The past 30 years has seen some dramatic changes in the ways we consumers purchase everything from books to batteries, cameras to clothing and TV’s to trampolines. The changes are not only in the products themselves, but in the channels of delivery. For example, when I was growing up in the 70’s and 80’s the only chain businesses that I can remember were Sears and McDonald’s. Even then, you had to live in a fairly good sized town to have either of these stores. Today, any town of any size in America has not only a McDonald’s, but a Wal-Mart, Home Depot, Starbucks, Olive Garden, etc., etc. Yes, the chain stores have certainly replaced the mom and pop shops that were so prevalent just a generation ago. This change has led to an explosion in the number and size of distribution centers around the country and the folks running these DC’s are constantly looking for ways to get more product through their systems in less time and for lower cost.

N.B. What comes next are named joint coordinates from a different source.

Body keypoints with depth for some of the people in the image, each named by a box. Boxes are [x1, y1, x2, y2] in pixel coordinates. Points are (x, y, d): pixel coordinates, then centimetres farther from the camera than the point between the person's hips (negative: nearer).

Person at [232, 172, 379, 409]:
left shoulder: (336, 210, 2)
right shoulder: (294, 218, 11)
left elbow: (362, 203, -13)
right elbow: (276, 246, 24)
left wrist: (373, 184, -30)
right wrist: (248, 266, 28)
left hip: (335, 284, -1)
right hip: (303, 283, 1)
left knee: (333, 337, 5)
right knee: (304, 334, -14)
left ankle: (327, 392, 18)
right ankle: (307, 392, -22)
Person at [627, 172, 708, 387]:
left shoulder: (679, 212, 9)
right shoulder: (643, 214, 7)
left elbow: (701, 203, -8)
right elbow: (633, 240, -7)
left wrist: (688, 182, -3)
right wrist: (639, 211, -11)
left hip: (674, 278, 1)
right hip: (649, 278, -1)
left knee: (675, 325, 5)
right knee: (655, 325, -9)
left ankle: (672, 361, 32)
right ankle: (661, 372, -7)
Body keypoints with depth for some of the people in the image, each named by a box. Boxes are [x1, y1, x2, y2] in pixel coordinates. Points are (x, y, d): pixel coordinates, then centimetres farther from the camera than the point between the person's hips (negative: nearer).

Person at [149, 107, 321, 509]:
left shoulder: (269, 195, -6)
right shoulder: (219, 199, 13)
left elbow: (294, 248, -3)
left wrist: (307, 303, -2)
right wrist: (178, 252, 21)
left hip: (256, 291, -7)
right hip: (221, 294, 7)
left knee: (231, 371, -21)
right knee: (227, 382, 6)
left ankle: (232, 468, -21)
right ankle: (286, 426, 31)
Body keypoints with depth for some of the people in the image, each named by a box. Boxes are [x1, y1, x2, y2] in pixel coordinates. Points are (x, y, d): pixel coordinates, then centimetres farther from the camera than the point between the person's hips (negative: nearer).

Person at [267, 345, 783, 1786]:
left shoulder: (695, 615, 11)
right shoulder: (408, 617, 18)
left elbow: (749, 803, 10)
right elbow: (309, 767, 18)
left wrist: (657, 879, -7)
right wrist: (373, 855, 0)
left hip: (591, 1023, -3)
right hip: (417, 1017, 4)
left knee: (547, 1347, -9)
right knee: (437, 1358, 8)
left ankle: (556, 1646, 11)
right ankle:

I recently had the chance to work with one of our customers who was modeling a proposed layout change to their DC floor plan. The change was already being piloted in a particular DC, and a model was being developed to test the merits of the new layout under various product demand and mix scenarios. The early results from the real-life pilot were promising, showing that relieving forklift congestion could increase the throughput of the system, even if the forklifts had to travel longer distances to avoid congestion. As such, a change was about to be implemented in each of this customer’s DC’s across the US, at the cost of over $2 million.
My contact had the opportunity to use simulation to determine the expected improvement of the new floor layout in other DC’s throughout their network. To his surprise, the model predicted exactly the opposite results! Not only would the new layout actually reduce throughput, it would increase the operating cost of the system by requiring more forklifts and, hence, more drivers to maintain the previous level of productivity. How could this be since the real-life pilot was showing moderate (but not stellar) improvements? Enter something called the Hawthorne effect…
Stated simply, the Hawthorne effect is a temporary improvement in productivity that results when management pays greater attention to an established process. In other words, what gets measured gets done better and faster than it was before. In this case, the fact that the pilot area was the focus of management attention at this DC meant that the workers were unconsciously improving their performance. The simulation, on the other hand, was completely unbiased and used the same assumptions regarding forklift travel speeds, put and pick times, and operator work habits across both scenarios.
In the end, the existing system proved to be more efficient because the frequency and duration of forklift congestion events was less detrimental than the additional travel distance in the new layout that was required to eliminate those events.
In summary, whenever human operations are a significant part of a production process, consideration must be given to the methods in which physical simulations, i.e. pilot tests are performed on the floor. Otherwise, the Hawthorne effect just may result in a wrong (and costly) change to procedures.